# PROBLEM STATEMENT:
Copy the entries below word for word, beginning with the line that contains "Disney Infinity Bonus-Münzen Pack Power" and continuing through the end of the entries.
______
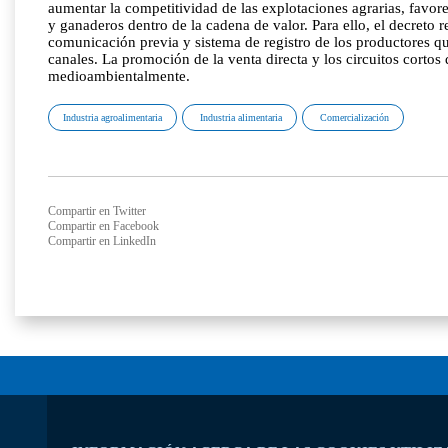
aumentar la competitividad de las explotaciones agrarias, favore
y ganaderos dentro de la cadena de valor. Para ello, el decreto
comunicación previa y sistema de registro de los productores qu
canales. La promoción de la venta directa y los circuitos cortos
medioambientalmente.
Industria agroalimentaria
Industria alimentaria
Comercialización
Compartir en Twitter
Compartir en Facebook
Compartir en LinkedIn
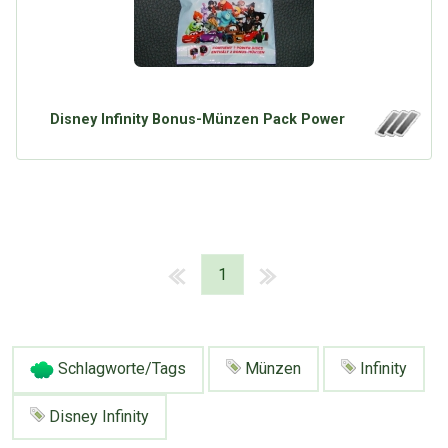
Disney Infinity Bonus-Münzen Pack Power
1
Schlagworte/Tags
Münzen
Infinity
Disney Infinity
______
# ANSWER SECTION:
Disney Infinity Bonus-Münzen Pack Power
1
Schlagworte/Tags
Münzen
Infinity
Disney Infinity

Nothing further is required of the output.